People’s Daily Overseas Edition reports that Nanjing is accelerating development of its artificial intelligence software industry following the 2025 Jiangsu AI Industry Development Conference. The city plans new support measures to grow AI software firms, platforms and applications as part of Jiangsu’s broader AI industrial strategy.
This article aggregates reporting from 1 news source. The TL;DR is AI-generated from original reporting. Race to AGI's analysis provides editorial context on implications for AGI development.

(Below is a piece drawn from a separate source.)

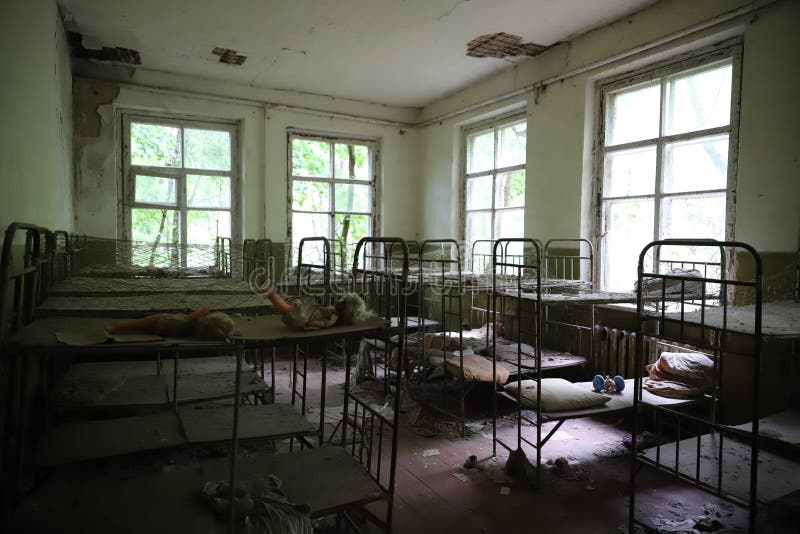
Locate an element on the screen. The image size is (800, 534). head of doll is located at coordinates (218, 329), (352, 309).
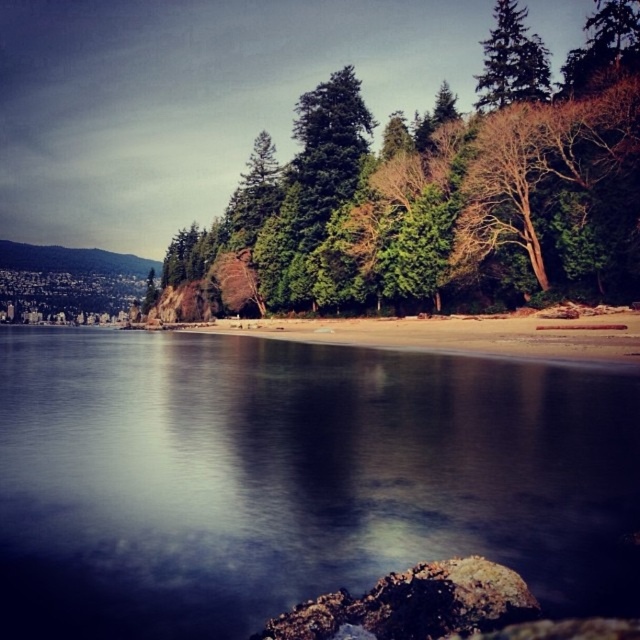
You are a photographer planning to capture the green textured tree at center and the brown sand at center in a single shot. Based on their sizes in the scene, which one will occupy more of the frame?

The Nanjing announcement is a reminder that beneath the headline battles between DeepSeek, Alibaba and ByteDance, there’s a second layer of the Chinese AI race happening at the provincial and municipal level. By using a high‑profile Jiangsu AI Industry Development Conference as a launchpad, Nanjing is signaling that it wants to be a focal point for AI software platforms and applications within one of China’s most industrially advanced provinces. ([js.people.com.cn](https://js.people.com.cn/n2/2025/1229/c360301-41456797.html?utm_source=openai))
For the AGI race, these local initiatives matter because they determine where the next generation of applied AI companies and engineering talent will cluster. Cities that invest early in AI software ecosystems, developer tooling and SME adoption can become powerful feeders into national champions, supplying both domain‑specific applications and specialized talent. In China’s highly coordinated system, municipal pushes like this also tend to come with preferential land, subsidies and procurement—meaning AI firms that align with local priorities may find accelerated pathways to scale.
At a global level, initiatives like Nanjing’s contribute to the diffusion of advanced AI beyond Beijing, Shanghai and Shenzhen, making China’s AI landscape more resilient and harder to map from the outside. For foreign competitors and policymakers, it’s a cue that “China’s AI capacity” is not monolithic but built from dozens of such regional bets.